§ **The task**
Give every line of the entries below as a JSON list of strings, one string per line, with blank lines and the pictures left out.

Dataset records
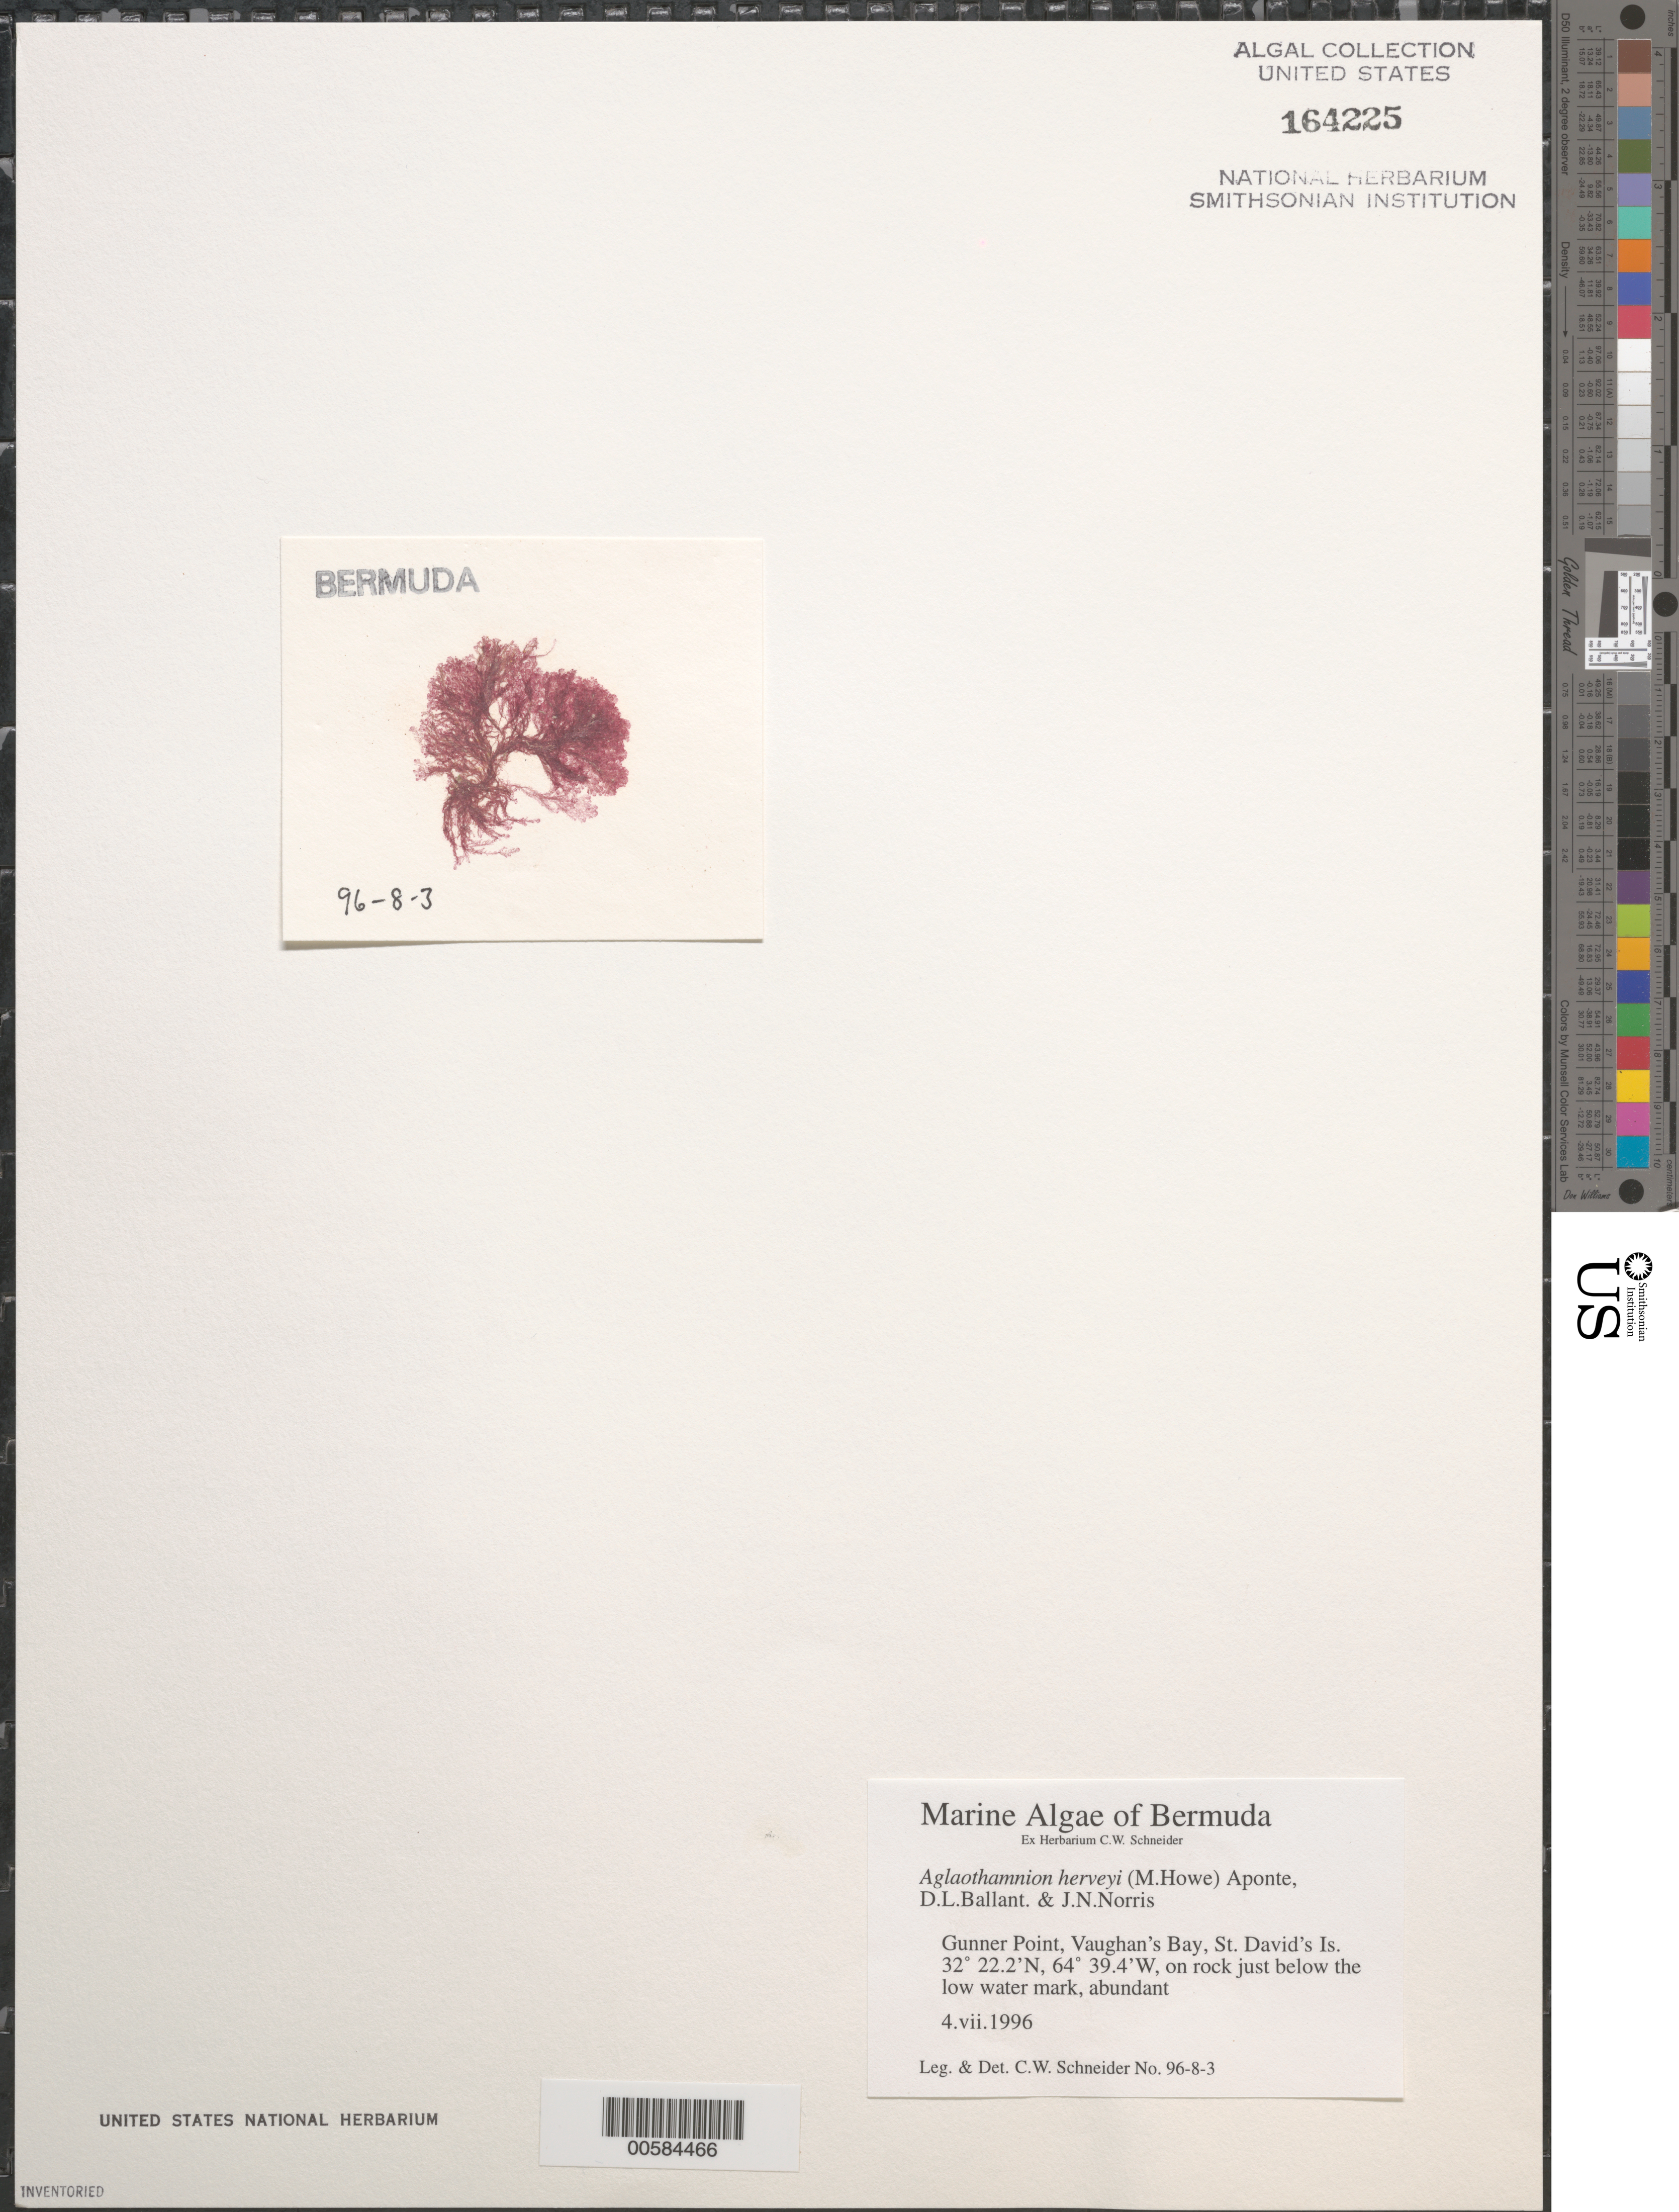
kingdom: Plantae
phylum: Rhodophyta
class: Florideophyceae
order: Ceramiales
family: Callithamniaceae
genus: Aglaothamnion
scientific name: Aglaothamnion herveyi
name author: (M. Howe) N.E.Aponte et al.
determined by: Schneider, C. W.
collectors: C. W. Schneider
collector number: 96-8-3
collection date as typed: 04 Jul 1996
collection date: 1996-07-04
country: Bermuda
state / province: Saint George's (parish)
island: St. David's Island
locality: Gunner Point, Vaughan's Bay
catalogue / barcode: US 164225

§ **Completed task**
[
  "kingdom: Plantae",
  "phylum: Rhodophyta",
  "class: Florideophyceae",
  "order: Ceramiales",
  "family: Callithamniaceae",
  "genus: Aglaothamnion",
  "scientific name: Aglaothamnion herveyi",
  "name author: (M. Howe) N.E.Aponte et al.",
  "determined by: Schneider, C. W.",
  "collectors: C. W. Schneider",
  "collector number: 96-8-3",
  "collection date as typed: 04 Jul 1996",
  "collection date: 1996-07-04",
  "country: Bermuda",
  "state / province: Saint George's (parish)",
  "island: St. David's Island",
  "locality: Gunner Point, Vaughan's Bay",
  "catalogue / barcode: US 164225"
]